L’ASIATHÈQUE / « Encore plus loin que Pluton », Huang Chong-kai – le 28 novembre 2018

Le 28 novembre 2018

232 pages – 19,50 €

Format : 14 x 18

La nouvelle vague littéraire de Taïwan prend position sur le monde contemporain.

Un professeur d’histoire et un jeune intellectuel encoquillés dans une existence tranquille et insipide, rongés de solitude, malgré la présence, réelle ou fantasmée, de ceux qui les entourent, tentent de trouver une échappatoire à l’atonie de leur quotidien en pianotant sur leur clavier. Qui est le personnage et qui est l’écrivain ? Ou bien s’agit-il du même être qui s’invente une double vie ? Comme Pluton, expulsée en 2006 de la liste des neuf planètes du système solaire, l’identité, l’histoire, la mémoire sont sans cesse réécrites, écartées ou remises en question. Dans ce premier roman audacieux où souvenirs et épisodes inventés se confondent, Huang Chong-kai fait coexister plusieurs niveaux de réalité. À travers une architecture narrative subtile, faite de détours, de retours en arrière et d’écarts, il nous entra.ne dans une promenade poétique où ce qui compte n’est pas tant l’histoire ni le romancier qui la raconte que le chemin qu’il parcourt.

Acclamé par la critique à sa sortie à Taïwan en 2012, ce roman a donné lieu à une version en chinois simplifié publiée en Chine en 2013.

Huang Chong-kai est né en 1981 à Yunlin (Taïwan). Diplômé d’histoire, il est actuellement rédacteur en chef du magazine littéraire Nouvelles. Il est l’auteur de trois romans et de deux recueils de nouvelles. Il a obtenu plusieurs prix littéraires, parmi lesquels le prix du Nouveau jeune écrivain du journal United Daily. Il fait partie de la génération d’écrivains taïwanais montante, prenant pour thème d’élection le rapport de la jeunesse taïwanaise à la mondialisation. Ses oeuvres, d’inspiration postmoderne, conjuguent références à la culture populaire et expérimentations littéraires métafictionnelles.

Extrait « Quand le temps reprend son fil, la fille de Neruda n’est plus là mais son regard traîne encore dans ma chambre, calme et silencieux.

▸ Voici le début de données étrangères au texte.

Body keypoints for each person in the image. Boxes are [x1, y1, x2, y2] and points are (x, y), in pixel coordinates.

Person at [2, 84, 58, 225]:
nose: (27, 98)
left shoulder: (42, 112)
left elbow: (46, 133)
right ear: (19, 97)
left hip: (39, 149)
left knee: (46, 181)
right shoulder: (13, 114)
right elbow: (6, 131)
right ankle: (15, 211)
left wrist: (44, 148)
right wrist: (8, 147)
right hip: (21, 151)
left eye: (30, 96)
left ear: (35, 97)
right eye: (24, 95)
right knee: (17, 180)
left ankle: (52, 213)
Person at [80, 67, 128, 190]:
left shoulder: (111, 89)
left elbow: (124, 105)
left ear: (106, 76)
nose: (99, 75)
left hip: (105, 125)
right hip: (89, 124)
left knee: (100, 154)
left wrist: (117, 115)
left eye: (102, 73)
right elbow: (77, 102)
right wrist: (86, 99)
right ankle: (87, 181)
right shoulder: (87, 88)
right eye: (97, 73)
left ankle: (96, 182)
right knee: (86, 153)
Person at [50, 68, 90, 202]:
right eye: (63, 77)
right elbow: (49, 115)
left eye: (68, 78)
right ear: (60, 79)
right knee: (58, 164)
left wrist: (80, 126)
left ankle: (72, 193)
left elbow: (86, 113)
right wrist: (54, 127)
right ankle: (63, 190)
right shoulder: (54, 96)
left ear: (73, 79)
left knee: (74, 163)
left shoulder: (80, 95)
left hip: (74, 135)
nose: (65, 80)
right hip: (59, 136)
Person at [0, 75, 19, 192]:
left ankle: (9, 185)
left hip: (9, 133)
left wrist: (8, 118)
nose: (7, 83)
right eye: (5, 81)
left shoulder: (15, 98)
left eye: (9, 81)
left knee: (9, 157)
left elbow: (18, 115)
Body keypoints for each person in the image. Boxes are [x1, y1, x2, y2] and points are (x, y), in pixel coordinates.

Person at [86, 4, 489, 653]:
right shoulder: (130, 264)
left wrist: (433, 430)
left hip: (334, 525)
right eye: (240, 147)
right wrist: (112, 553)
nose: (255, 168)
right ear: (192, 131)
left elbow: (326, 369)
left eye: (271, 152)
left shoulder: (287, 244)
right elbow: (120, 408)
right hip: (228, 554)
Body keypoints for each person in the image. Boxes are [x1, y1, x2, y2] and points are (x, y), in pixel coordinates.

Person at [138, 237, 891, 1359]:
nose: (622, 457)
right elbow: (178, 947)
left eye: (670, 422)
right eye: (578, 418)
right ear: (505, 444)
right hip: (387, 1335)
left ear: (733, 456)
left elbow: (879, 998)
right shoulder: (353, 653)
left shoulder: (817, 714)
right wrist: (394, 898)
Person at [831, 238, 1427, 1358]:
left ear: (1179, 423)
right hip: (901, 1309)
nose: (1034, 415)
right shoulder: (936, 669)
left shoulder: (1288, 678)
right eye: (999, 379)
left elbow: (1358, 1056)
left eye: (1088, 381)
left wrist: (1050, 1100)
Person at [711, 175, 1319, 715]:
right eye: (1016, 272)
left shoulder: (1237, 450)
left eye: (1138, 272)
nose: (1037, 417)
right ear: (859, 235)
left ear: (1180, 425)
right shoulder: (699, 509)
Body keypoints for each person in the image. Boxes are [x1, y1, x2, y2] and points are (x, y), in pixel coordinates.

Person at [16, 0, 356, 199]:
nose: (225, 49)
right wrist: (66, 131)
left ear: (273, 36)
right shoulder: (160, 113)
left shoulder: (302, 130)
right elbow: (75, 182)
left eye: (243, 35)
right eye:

Je comprends seulement maintenant, bien longtemps après, que le temps saute certaines personnes, et que le rythme de pas de leur image rémanente n’apparaît qu’à la lumière, comme les acariens.

J’ai chassé la fille de Neruda de ma vie comme les Terriens ont frivolement chassé Pluton, elle peut désormais suivre son orbite sans être dérangée. »

Il serait sans doute excessif d’interpréter l’aventure de Pluton comme une métaphore de la situation taïwanaise actuelle, mais les errements identitaires des personnages du roman, leur incapacité à être clairement définis comme des figures réelles, des êtres de chair ou des fantasmes d’écrivain, autant qu’ils font écho à l’histoire de la « planète » naine évoquent les problématiques auxquelles se heurtent chaque jour les Taïwanais. Ceux-ci comprennent peut-être mieux que quiconque la tragédie d’appartenir à une entité qui ne permet pas de s’autodéterminer. » (Extrait de la préface)

  • La collection Taïwan Fiction poursuit son travail de mise en avant d’une littérature moderne et singulière qui nous parle à tous.
  • Un des auteurs les plus prometteurs de sa génération.